Bu sistem, hem izin gerektiren kapalı ağlarda hem de açık blok zincirlerinde 7/24 varlık hareketine imkan tanıyacak. Bankaların resmi açıklamasına göre, Base ağı üzerinde işlem gören JPM token’ı, DBS Token Hizmetleri’ne (veya tam tersi) aktarılabilecek. Finans dünyasında uzun süredir sınırlı olan “birlikte çalışabilirlik” hizmetlerine yönelik bu adım, sektörde yeni bir standart belirleyebilir.
Farklı Ağlar, Farklı Coğrafyalar, Tek Sistem
JPMorgan’ın dijital varlık ve tokenizasyon kolu Kinexys’in küresel faaliyetler başkanı Naveen Mallela, iş birliğini şöyle değerlendirdi:
“Finans kurumlarının tokenize edilmiş mevduatlar üzerinden iş birliklerini artırması, piyasalar için son derece olumlu bir gelişme. Paranın tekliği ilkesini koruyarak, farklı ağlar, kurumlar ve coğrafyalar arasında birlikte çalışabilirlik sağlıyoruz. Bu sayede piyasalar daha entegre hale geliyor.”

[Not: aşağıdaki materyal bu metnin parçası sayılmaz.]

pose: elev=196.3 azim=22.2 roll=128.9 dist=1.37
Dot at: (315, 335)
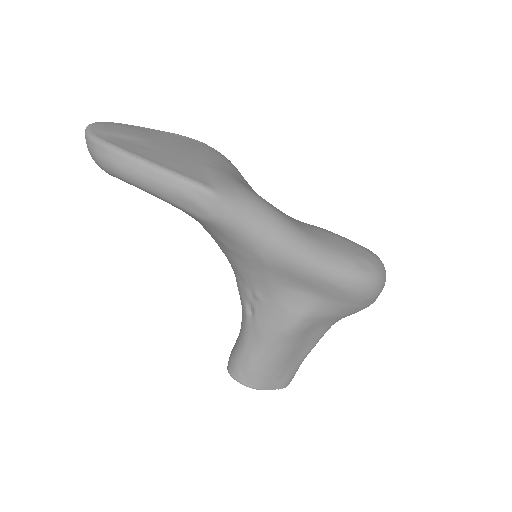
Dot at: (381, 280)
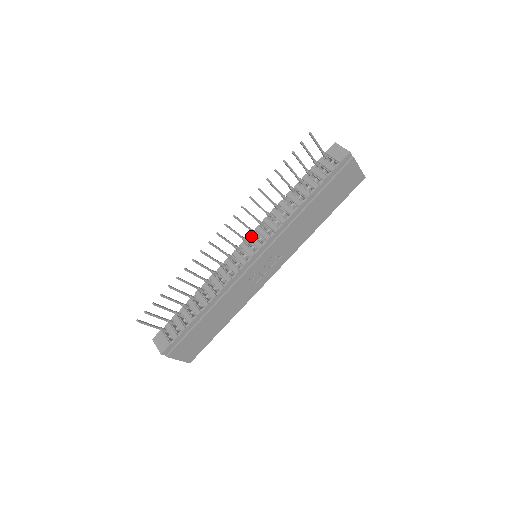
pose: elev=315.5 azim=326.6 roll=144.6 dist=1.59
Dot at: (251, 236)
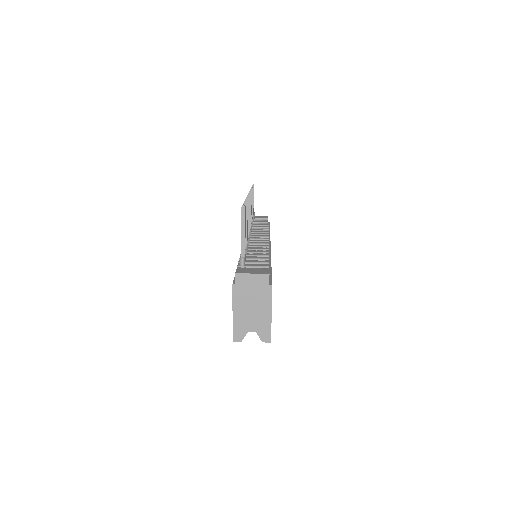
Dot at: occluded
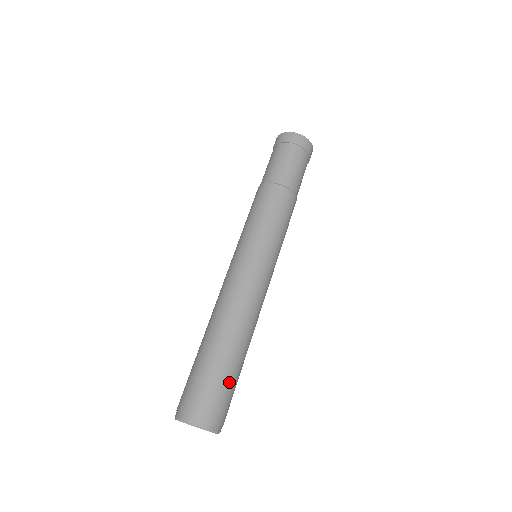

Sektörde Birlikte Çalışabilirlik Trendleri
Son dönemde SWIFT ve Chainlink, tokenizasyon ve birlikte çalışabilirlik alanında pilot projeler yürüttü. Geçtiğimiz ay ise ABD’nin köklü bankalarından BNY Mellon, tokenize mevduatlar üzerine kapsamlı bir araştırma başlattığını duyurmuştu.
JPMorgan ve DBS’nin geliştireceği sistem, bu trendleri hızlandıracak ve blok zincirler arası varlık transferlerini daha güvenli ve erişilebilir hale getirecek. Kurumsal yatırımcılar ve küresel finans piyasaları için yeni fırsatlar sunması bekleniyor.
Bu iş birliği, tokenize varlıkların farklı blok zincirleri arasında güvenli bir şekilde taşınmasını mümkün kılarak dijital finansın küresel entegrasyonunu güçlendiriyor. JPMorgan ve DBS’nin bu hamlesi, finans dünyasında dijital varlıkların mainstream sisteme entegrasyonu açısından önemli bir dönüm noktası olarak kayda geçiyor.